Add to this the decline in wild grouse numbers over the last two years, and it may appear shooting prospects are particularly fragile. So what is the outlook for 2006?
Since it was first detected in South East Asia in 2004, avian influenza (or ‘bird flu’ as it has become commonly known) has affected nearly 60 countries. Scotland experienced its first case earlier this year, when a dead whooper swan in Cellardyke, Fife, was found to have the H5N1 strain of the virus. As a result, there was panic across all sectors – not just from consumers and those in the poultry industry, but also from country sports enthusiasts.

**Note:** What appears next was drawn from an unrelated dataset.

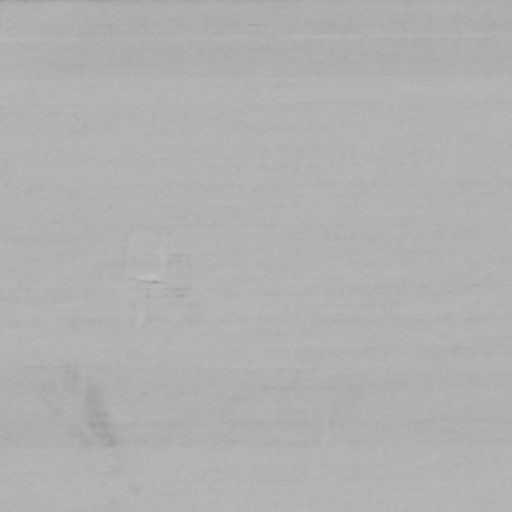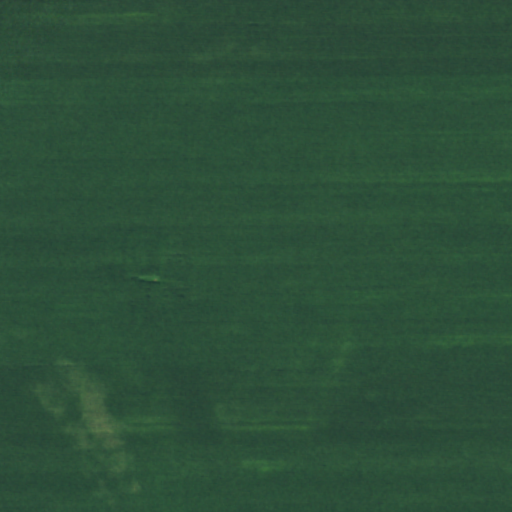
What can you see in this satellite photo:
crop: (255, 221)
crop: (259, 477)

According to David Ilsley, Head of Marketing for the British Association for Shooting and Conservation (BASC), ‘a number of people were asking for shoot cancellation insurance, particularly when it (AI) was hitting the news on the television and in the shooting magazines.’ Those from within the industry also feared gamekeepers might take a cautionary approach and order fewer birds.
Thankfully, however, the quality and number of game birds being reared for this season seems to have excelled. ‘Indeed, the fact I have seen far many more adverts for poults (as young birds are initially referred to) than in prior years, tells me any original worries that rearing businesses were going to suffer have been unfounded,’ says John Anderson, chairman of the Tayside and Fife regional committee of the Game Conservancy Trust (GCT).
The reason for this probably lies in the fact that organisations such as DEFRA (Department for Environment, Food and Rural Affairs), as well as the BASC and GCT, have encouraged gamekeepers to source more locally. ‘Quite a chunk of game birds will usually be imported,’ explains David Ilsley, ‘so the biggest threat was if an outbreak wiped through the Far East and the southern area of France. Our recommendation in those early days was very much to get your birds from UK suppliers.’